Editorial
In seinem Gedicht »An die Freunde« von 1803 bezeichnet Friedrich Schiller die Theaterbühne als »Bretter, die die Welt bedeuten«. Für nicht mehr aber auch nicht weniger steht das Holzpodest, das den darstellenden Künstler vom Zuschauer abhebt: Eine Fläche, auf der sich das künstlerische Ideengebilde, vom inneren Erleben eines Einzelnen bis hin zu gesellschaftspolitisch aktuellen Themen, darstellerisch interpretieren lässt.
Ein simples Podium auf der grünen Wiese kann einer Aufführung von Musik, Tanz oder Schauspiel dabei ebenso genügen wie eine technisch bestens ausgestattete Bühne in anspruchsvoller Architektur. Der Umgang mit Bauten für die darstellenden Künste – von der experimentellen Schauspielschule über das Theater mit Leuchtturmcharakter bis hin zum Prestigeobjekt der Hochkultur – zeugt wiederum von den gesellschaftlichen Verhältnissen ihrer häufig auch umstrittenen Entstehung.
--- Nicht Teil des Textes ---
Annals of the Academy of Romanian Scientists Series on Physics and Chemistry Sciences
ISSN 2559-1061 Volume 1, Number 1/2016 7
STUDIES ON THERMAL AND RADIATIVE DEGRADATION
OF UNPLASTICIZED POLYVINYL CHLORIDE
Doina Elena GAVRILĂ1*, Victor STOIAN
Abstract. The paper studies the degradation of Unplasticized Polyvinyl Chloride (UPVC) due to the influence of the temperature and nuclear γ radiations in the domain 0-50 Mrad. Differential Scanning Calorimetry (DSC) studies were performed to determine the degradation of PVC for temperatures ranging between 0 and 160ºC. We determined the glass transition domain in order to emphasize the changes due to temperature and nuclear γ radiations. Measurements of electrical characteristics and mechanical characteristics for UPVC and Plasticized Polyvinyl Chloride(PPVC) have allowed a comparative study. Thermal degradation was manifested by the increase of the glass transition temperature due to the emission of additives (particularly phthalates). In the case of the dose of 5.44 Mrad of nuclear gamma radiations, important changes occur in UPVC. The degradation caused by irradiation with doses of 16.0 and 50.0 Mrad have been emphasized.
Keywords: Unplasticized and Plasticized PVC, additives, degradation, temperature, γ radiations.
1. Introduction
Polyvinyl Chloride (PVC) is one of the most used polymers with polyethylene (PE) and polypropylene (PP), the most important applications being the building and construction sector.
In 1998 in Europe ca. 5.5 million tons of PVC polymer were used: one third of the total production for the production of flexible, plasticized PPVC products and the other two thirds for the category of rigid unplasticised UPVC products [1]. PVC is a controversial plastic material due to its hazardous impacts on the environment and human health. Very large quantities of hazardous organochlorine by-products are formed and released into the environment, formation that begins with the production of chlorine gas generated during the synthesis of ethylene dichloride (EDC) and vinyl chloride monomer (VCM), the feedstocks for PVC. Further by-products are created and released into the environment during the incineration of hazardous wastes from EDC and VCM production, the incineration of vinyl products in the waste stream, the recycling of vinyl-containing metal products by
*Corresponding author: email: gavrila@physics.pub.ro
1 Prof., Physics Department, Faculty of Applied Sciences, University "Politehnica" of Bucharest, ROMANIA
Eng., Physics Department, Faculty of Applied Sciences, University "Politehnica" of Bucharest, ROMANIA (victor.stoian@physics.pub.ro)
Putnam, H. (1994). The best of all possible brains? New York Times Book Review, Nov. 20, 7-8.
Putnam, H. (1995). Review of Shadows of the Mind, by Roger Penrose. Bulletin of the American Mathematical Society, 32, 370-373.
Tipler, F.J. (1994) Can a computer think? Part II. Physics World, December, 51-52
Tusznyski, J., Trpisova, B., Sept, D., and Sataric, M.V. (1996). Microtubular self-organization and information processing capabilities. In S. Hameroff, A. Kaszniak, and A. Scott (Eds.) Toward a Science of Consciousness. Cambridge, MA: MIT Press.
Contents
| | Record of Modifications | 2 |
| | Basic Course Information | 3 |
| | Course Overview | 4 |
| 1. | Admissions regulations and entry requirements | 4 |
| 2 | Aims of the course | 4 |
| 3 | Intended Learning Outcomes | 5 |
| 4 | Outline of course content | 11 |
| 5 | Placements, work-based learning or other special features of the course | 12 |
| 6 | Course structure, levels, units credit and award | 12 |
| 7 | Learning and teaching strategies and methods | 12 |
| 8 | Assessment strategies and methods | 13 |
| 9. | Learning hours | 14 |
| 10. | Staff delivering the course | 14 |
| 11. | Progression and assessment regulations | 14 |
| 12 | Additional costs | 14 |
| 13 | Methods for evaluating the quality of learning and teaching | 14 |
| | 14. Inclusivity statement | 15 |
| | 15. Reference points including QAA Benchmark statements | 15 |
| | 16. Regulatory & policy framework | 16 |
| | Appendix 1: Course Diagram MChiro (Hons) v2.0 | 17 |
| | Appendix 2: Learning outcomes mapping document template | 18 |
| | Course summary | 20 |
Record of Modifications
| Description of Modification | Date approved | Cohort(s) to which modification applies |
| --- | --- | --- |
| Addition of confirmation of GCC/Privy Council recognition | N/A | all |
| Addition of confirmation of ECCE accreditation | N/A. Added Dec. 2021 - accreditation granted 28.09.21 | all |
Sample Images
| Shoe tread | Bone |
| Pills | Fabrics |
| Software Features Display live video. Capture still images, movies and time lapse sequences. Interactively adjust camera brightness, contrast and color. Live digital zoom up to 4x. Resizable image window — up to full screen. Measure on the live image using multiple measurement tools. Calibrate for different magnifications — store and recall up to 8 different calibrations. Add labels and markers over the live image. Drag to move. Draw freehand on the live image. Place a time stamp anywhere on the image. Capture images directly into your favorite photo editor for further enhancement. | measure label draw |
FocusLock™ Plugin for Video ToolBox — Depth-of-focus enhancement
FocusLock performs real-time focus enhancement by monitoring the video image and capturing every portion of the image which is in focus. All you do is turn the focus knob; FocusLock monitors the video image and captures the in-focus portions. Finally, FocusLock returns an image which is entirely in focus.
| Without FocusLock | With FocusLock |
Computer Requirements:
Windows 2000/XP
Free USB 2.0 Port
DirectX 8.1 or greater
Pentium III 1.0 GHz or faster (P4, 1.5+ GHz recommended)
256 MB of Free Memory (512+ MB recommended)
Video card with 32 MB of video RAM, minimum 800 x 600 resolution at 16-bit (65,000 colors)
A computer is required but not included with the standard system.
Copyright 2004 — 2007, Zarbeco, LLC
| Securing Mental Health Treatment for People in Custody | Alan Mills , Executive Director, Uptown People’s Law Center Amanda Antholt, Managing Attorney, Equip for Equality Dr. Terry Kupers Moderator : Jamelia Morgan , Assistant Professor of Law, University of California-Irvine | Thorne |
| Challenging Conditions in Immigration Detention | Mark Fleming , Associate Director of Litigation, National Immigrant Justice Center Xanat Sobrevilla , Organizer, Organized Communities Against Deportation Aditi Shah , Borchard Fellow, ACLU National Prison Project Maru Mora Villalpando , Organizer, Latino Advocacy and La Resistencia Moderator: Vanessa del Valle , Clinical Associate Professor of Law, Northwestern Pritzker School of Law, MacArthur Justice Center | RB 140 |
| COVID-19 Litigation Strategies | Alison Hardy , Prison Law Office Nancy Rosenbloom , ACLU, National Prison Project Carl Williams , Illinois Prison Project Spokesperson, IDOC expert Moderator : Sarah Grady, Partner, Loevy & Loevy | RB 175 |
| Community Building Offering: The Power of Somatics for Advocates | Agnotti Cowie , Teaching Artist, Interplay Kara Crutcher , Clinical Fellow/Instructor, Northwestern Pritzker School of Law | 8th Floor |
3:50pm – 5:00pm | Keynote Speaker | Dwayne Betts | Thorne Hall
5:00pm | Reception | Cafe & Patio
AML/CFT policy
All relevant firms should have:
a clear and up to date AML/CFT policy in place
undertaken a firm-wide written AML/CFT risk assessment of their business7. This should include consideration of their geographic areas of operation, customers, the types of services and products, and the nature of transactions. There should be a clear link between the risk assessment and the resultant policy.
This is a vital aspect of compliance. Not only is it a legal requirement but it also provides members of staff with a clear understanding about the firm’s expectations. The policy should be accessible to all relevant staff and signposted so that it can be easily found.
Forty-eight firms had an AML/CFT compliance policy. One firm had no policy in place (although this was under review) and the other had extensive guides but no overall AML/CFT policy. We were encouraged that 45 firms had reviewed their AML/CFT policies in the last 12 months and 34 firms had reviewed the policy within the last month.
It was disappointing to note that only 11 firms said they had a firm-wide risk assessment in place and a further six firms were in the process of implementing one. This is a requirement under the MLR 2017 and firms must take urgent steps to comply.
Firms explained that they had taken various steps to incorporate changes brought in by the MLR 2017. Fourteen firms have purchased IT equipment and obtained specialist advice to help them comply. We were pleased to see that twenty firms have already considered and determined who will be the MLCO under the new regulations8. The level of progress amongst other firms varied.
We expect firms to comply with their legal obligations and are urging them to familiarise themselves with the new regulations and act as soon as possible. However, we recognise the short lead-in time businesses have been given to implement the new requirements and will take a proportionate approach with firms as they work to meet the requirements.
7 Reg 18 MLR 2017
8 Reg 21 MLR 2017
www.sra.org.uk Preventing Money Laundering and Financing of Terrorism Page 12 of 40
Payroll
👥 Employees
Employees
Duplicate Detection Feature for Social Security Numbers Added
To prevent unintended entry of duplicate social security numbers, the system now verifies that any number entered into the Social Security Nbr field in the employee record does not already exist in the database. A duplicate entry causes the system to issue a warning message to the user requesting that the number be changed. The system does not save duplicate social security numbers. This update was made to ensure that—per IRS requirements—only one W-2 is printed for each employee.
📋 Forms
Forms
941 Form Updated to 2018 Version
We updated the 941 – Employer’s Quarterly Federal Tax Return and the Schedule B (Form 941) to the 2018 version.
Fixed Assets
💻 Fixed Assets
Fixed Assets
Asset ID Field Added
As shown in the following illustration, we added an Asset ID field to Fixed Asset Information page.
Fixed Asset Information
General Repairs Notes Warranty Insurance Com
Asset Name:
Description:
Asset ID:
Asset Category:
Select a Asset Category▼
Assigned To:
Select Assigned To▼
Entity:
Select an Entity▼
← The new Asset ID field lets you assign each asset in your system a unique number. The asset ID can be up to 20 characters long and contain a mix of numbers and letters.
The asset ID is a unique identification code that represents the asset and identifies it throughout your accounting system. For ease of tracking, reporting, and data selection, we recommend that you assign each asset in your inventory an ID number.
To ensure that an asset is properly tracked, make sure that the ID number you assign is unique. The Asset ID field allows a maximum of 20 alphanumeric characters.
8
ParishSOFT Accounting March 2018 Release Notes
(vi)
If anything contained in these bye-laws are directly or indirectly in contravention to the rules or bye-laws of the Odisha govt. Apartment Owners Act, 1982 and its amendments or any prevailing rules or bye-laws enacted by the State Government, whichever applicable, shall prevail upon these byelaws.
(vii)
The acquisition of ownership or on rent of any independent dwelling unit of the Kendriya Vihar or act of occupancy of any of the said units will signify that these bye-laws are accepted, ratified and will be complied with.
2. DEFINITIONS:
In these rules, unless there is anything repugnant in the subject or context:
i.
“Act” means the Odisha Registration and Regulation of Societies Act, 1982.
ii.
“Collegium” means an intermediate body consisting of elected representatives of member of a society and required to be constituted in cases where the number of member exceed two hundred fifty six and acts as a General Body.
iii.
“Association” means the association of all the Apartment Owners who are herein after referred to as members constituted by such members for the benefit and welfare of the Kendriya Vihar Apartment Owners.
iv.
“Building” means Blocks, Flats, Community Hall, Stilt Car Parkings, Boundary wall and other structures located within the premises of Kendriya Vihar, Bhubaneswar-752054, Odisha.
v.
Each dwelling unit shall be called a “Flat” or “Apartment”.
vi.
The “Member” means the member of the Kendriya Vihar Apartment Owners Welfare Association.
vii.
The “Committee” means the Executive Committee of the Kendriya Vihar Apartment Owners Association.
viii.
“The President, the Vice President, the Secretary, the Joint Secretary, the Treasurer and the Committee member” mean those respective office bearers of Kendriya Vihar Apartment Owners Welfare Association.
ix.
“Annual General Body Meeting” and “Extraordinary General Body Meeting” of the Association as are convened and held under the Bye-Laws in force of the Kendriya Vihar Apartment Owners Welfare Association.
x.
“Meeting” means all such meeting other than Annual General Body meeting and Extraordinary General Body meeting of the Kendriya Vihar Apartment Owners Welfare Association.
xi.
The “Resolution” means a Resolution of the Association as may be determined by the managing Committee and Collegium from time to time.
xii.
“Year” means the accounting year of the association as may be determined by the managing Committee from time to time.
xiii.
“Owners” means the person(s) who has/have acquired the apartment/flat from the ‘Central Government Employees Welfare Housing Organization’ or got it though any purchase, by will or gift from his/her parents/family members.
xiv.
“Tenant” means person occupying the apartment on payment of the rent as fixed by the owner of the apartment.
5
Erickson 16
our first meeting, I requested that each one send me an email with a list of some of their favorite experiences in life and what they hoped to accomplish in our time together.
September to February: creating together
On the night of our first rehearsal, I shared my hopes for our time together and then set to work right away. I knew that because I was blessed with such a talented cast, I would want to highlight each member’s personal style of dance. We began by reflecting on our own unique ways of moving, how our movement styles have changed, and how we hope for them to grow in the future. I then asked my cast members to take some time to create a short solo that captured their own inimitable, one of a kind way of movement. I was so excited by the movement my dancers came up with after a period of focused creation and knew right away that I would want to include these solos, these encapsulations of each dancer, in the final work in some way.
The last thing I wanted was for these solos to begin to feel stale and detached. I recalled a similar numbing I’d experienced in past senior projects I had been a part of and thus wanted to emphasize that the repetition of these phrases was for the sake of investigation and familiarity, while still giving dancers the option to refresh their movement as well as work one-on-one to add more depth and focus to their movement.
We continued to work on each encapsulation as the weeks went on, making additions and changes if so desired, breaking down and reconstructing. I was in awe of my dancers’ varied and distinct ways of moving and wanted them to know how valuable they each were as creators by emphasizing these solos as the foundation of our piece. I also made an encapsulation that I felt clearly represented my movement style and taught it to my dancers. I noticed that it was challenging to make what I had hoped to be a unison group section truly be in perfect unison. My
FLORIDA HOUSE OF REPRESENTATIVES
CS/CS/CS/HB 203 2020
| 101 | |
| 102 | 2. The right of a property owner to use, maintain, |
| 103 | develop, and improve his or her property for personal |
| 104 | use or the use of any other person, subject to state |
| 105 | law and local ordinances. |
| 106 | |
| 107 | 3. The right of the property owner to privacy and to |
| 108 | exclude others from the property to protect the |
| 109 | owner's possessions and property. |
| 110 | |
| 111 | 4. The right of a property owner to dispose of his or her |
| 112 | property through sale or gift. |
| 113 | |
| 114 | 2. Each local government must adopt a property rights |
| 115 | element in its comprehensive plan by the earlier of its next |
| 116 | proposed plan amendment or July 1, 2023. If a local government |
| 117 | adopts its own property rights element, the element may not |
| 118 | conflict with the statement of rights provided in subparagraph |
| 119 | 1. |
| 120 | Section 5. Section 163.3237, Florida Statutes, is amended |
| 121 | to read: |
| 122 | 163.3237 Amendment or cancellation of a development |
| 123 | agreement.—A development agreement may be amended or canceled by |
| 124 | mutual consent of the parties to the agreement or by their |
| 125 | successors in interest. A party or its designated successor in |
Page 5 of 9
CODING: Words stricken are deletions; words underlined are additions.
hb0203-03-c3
Dass ein Ort der Reflektion über gesellschaftliche Entwicklungen und Konflikte eine zentrale Stellung im baulichen Gefüge einnehmen sollte, kann in Anbetracht der Geschehnisse auf der Weltbühne nur als zwingend gelten – immer jedoch in der Hoffnung, dass ein Besuch von Theater, Konzertsaal und Oper den Blickwinkel des Zuschauers weitet und nicht verengt. | Martin Höchst
Lehrwerkstatt der Improvisation
(SUBTITLE) Hochschule für Schauspielkunst Ernst Busch in Berlin
Für die Schauspiel-Hochschule Ernst Busch in Berlin haben Ortner & Ortner ein vormalig von den Opernwerkstätten genutztes Gebäude umgebaut, mit einem markanten Bühnenturm ergänzt und es dadurch in eine »Werkstätte des Theatermachens« verwandelt. So wenig wie möglich verändern, war der Leitgedanke, der ein überraschend freundliches Bauensemble hervorgebracht hat.
Die Adresse lautet Zinnowitzer Straße, das war zu Mauerzeiten Randgebiet, zumal von Ost-Berlin aus gesehen. Da war die Mauer, die »Staatsgrenze der DDR« ganz nahe, dahin ging man nicht.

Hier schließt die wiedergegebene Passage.